Nous avons vu, dans les contrées où le schiste est commun, les ardoises employées en grands morceaux, soit pour servir de paliers aux escaliers, soit en guise de pannes sous les combles pour porter les chevrons, ou de poteaux de hangards, soit comme clôtures de jardins en grandes lames fichées en terre, soit encore comme pierres tombales, particulièrement pendant les XVe et XVIe siècles. L’usage de peindre les ardoises ne peut être douteux, bien que nous n’ayons pu trouver d’ardoises peintes ou dorées antérieures au XVIe siècle ; mais dans les habitations du XVe siècle on rencontre parfois des écussons en ardoises cloués sur les pans de bois, et il est à présumer qu’ils étaient destinés à recevoir les couleurs et les métaux des armes des propriétaires.
↑Les voûtes de l’ancienne cathédrale de Carcassonne (Saint-Nazaire) étaient dans l’origine, couvertes de grandes ardoises provenant de la montagne Noire.

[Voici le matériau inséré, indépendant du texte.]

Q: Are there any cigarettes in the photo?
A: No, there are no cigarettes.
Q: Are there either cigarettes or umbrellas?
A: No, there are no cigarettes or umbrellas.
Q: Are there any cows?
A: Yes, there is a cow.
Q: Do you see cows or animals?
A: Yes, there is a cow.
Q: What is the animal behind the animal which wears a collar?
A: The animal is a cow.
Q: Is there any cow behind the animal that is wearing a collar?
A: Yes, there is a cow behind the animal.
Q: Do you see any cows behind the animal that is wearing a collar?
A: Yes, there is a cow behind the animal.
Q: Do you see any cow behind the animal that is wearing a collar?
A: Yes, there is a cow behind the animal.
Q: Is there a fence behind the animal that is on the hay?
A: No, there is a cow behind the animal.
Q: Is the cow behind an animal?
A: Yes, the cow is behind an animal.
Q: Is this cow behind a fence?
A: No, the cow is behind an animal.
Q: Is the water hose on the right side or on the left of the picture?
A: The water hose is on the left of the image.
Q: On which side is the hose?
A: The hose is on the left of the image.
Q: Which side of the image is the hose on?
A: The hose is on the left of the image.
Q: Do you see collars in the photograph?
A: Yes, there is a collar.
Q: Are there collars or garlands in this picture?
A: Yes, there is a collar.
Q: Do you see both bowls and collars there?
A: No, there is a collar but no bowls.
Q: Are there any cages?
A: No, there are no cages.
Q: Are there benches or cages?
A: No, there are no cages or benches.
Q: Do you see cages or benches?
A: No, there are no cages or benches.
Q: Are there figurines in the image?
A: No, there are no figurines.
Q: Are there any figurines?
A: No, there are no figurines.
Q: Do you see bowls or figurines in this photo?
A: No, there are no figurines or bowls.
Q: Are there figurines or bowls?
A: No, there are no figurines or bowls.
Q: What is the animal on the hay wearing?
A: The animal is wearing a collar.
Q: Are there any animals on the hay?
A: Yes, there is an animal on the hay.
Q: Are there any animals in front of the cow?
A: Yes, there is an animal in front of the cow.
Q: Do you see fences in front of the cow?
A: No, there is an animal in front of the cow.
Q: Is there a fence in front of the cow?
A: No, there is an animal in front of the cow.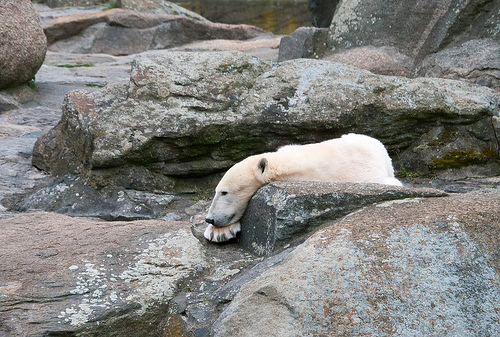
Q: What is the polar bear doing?
A: He is resting.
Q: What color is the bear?
A: The bear is white.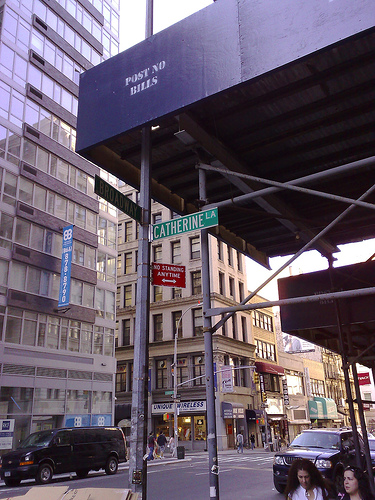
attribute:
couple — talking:
[340, 466, 371, 500]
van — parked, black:
[2, 425, 129, 482]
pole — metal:
[129, 129, 153, 500]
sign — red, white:
[151, 262, 188, 290]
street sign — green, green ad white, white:
[151, 206, 220, 241]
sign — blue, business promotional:
[58, 227, 75, 312]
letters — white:
[126, 58, 167, 96]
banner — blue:
[78, 0, 238, 153]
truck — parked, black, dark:
[273, 427, 374, 468]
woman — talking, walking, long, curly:
[285, 459, 329, 499]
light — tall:
[171, 295, 205, 457]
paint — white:
[219, 453, 275, 471]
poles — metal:
[198, 162, 219, 500]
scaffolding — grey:
[199, 160, 374, 207]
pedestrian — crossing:
[232, 429, 246, 455]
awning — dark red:
[255, 362, 287, 378]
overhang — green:
[309, 397, 340, 422]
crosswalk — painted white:
[217, 452, 275, 465]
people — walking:
[147, 429, 175, 460]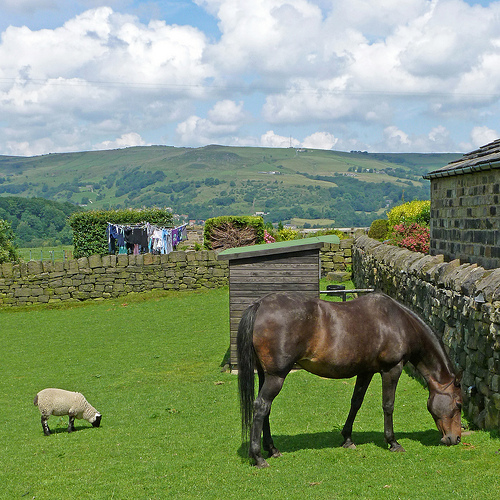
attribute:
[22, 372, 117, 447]
sheep — small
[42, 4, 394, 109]
clouds — big, white, fluffy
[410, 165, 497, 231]
house — big, brick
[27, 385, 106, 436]
small sheep — white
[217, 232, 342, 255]
roof — green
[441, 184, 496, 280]
wall — stoned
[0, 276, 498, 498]
grass — thick, luscious, green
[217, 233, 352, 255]
roof — green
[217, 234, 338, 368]
wooden shed — small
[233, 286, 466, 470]
horse — dark brown, grazing, brown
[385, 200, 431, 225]
flowers — yellow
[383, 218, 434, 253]
flowers — red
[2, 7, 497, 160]
sky — blue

↑On appelle pureau la portion des ardoises ou des tuiles qui reste visible après qu’elles ont été superposées par le couvreur sur la volige ou le lattis. Le pureau étant du tiers ou du quart de la hauteur de l’ardoise, chaque point de la couverture est recouvert par trois ou quatre épaisseurs d’ardoises, et chaque ardoise ne laisse voir que le tiers ou le quart de sa hauteur.

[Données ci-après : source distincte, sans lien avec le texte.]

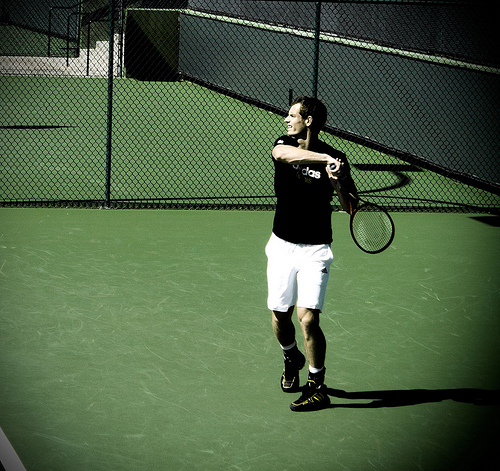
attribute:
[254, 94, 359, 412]
man — light-skinned, present, playing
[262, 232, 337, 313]
shorts — white, present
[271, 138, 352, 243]
t shirt — black, present, white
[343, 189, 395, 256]
racket — present, tennis, black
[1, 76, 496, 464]
ground — green, playing, tennis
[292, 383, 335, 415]
shoe — black, tennis, sport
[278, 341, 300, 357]
sock — white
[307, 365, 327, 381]
sock — white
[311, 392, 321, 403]
stripe — yellow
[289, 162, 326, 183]
adidas — white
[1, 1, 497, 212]
fence — chainlink, black, metal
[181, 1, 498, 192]
wall — green, back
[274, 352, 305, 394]
shoe — black, tennis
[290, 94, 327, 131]
hair — brown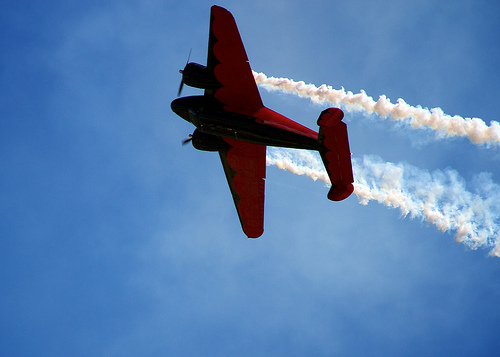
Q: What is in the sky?
A: The red plane is in the sky.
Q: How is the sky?
A: The sky is blue with light white clouds.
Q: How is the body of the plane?
A: THe body of the plane is red and black.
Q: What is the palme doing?
A: The plane is leaving a trail of white smoke in the sky.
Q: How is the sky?
A: The sky is blue and clear.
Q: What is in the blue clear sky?
A: The front of the red plane.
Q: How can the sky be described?
A: Blue and clear.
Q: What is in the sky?
A: A red plane.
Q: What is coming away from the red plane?
A: White smoke.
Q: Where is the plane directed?
A: To the right.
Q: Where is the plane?
A: In the middle of the image.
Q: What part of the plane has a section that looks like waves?
A: The wings.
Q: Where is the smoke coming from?
A: A red and black airplane.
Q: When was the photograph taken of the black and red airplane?
A: Thursday afternoon.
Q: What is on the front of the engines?
A: Propellers.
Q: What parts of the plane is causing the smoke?
A: Engines.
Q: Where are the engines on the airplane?
A: Wings.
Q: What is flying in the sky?
A: Airplane.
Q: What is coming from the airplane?
A: Smoke.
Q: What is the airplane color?
A: Red.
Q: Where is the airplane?
A: In the sky.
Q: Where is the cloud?
A: In the sky.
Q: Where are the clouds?
A: In the sky.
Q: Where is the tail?
A: On the plane.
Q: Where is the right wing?
A: On the plane.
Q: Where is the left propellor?
A: On the plane.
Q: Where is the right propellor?
A: On the plane.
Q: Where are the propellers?
A: On the plane.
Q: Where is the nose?
A: On the plane.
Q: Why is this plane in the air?
A: To fly.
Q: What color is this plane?
A: Orange and black.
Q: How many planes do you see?
A: Only one.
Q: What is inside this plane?
A: A engine.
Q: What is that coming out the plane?
A: White clouds of smoke.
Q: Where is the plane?
A: In the sky.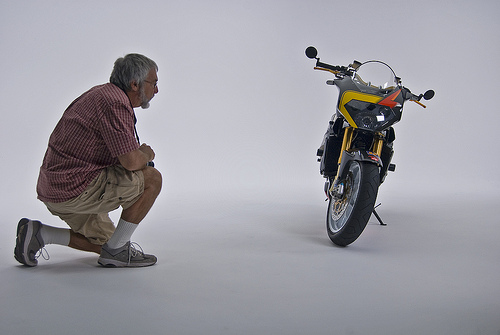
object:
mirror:
[418, 89, 435, 101]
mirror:
[304, 45, 321, 62]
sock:
[39, 223, 71, 245]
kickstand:
[372, 208, 387, 226]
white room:
[0, 0, 499, 334]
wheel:
[325, 159, 380, 247]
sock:
[106, 217, 139, 248]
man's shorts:
[40, 165, 145, 246]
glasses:
[143, 80, 158, 89]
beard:
[138, 80, 150, 110]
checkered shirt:
[34, 81, 140, 203]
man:
[13, 52, 163, 270]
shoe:
[97, 241, 158, 268]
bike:
[303, 44, 435, 248]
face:
[141, 69, 159, 105]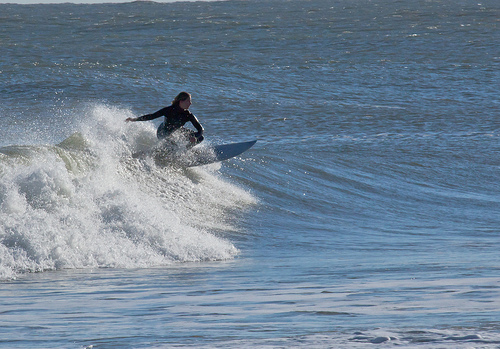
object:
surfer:
[121, 90, 206, 160]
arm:
[121, 108, 166, 123]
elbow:
[196, 127, 205, 136]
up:
[226, 139, 257, 161]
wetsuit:
[131, 104, 208, 158]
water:
[0, 247, 499, 349]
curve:
[274, 96, 494, 233]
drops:
[2, 90, 90, 143]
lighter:
[8, 50, 202, 96]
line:
[261, 124, 481, 171]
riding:
[129, 131, 212, 153]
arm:
[188, 111, 203, 142]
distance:
[0, 0, 500, 69]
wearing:
[132, 103, 206, 154]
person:
[124, 90, 208, 155]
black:
[163, 108, 185, 129]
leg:
[173, 127, 207, 154]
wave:
[4, 122, 268, 273]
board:
[129, 137, 259, 168]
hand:
[123, 117, 135, 124]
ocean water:
[4, 4, 500, 349]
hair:
[171, 93, 190, 107]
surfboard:
[131, 136, 264, 175]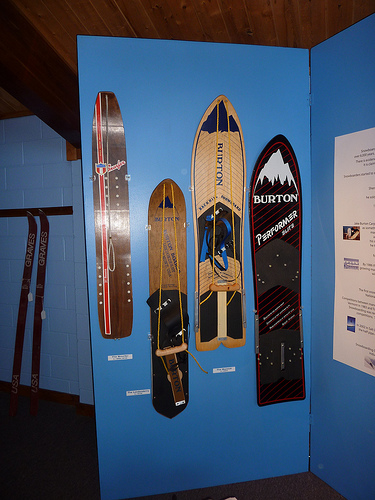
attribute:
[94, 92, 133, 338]
skateboard — red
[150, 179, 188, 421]
skateboard — brown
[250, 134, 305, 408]
skateboard — black, white, red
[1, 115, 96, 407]
wall — blue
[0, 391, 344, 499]
ground — black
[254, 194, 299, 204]
burton — white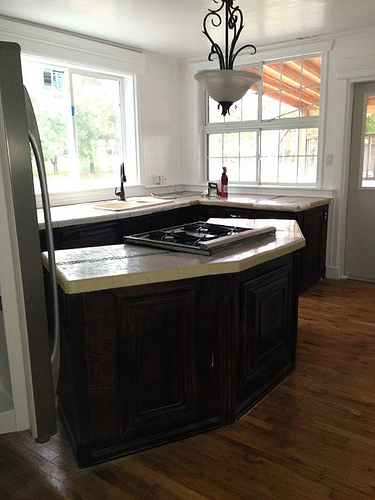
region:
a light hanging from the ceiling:
[193, 0, 259, 115]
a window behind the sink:
[27, 63, 136, 190]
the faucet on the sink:
[113, 163, 131, 197]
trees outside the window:
[37, 92, 109, 163]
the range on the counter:
[150, 224, 243, 243]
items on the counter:
[202, 173, 236, 193]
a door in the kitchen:
[344, 80, 373, 278]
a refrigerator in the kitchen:
[2, 50, 63, 420]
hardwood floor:
[127, 445, 369, 495]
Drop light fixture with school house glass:
[194, 2, 259, 118]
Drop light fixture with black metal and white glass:
[192, 0, 258, 116]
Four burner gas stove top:
[125, 221, 279, 254]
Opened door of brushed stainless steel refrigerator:
[1, 38, 62, 445]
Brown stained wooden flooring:
[192, 434, 371, 498]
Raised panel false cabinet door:
[112, 285, 198, 433]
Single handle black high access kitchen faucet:
[113, 162, 129, 203]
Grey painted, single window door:
[342, 77, 372, 280]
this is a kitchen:
[5, 16, 347, 446]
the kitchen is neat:
[32, 83, 358, 415]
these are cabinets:
[94, 296, 298, 396]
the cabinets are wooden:
[100, 305, 292, 411]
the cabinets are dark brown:
[108, 316, 278, 416]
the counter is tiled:
[62, 225, 124, 282]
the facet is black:
[112, 158, 139, 214]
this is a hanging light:
[174, 43, 268, 110]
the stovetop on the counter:
[125, 213, 270, 252]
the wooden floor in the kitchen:
[1, 284, 372, 498]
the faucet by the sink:
[115, 162, 126, 195]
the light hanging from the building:
[193, 0, 262, 123]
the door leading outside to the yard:
[343, 83, 372, 268]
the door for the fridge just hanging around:
[0, 41, 64, 447]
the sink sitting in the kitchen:
[96, 194, 168, 213]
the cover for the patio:
[252, 61, 319, 116]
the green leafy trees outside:
[35, 105, 101, 152]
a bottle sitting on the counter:
[214, 165, 234, 196]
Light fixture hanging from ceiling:
[193, 1, 262, 117]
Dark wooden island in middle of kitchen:
[42, 213, 305, 472]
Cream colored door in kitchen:
[327, 55, 373, 286]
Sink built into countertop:
[96, 181, 174, 215]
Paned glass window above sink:
[35, 55, 141, 197]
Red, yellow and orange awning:
[254, 54, 324, 122]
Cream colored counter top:
[225, 187, 333, 214]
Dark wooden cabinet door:
[108, 283, 202, 437]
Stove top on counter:
[124, 218, 277, 257]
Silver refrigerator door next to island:
[1, 40, 64, 442]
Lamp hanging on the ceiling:
[191, 0, 262, 121]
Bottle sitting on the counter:
[218, 165, 229, 197]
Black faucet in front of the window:
[112, 163, 131, 200]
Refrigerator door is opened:
[0, 41, 67, 445]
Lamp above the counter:
[191, 0, 262, 120]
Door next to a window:
[338, 79, 374, 284]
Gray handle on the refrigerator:
[23, 82, 61, 399]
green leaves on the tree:
[79, 118, 105, 172]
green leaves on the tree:
[40, 112, 69, 150]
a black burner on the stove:
[172, 211, 227, 258]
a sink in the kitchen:
[95, 150, 143, 220]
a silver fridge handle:
[18, 180, 70, 324]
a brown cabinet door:
[109, 280, 208, 412]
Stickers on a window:
[37, 61, 67, 98]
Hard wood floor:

↑Voir l’Essai sur les girouettes, épis, crêtes, et autres décorat. des anciens combles et pignons, par E. De La Quérière, 1846, dans lequel on rencontre un assez grand nombre d’exemples de ces revêtements d’ardoises.
↑Maisons situées Grand’Rue, 88, au coin de la rue du Tambour, rue du Bac, 66, rue du Ruissel, 54, à Rouen.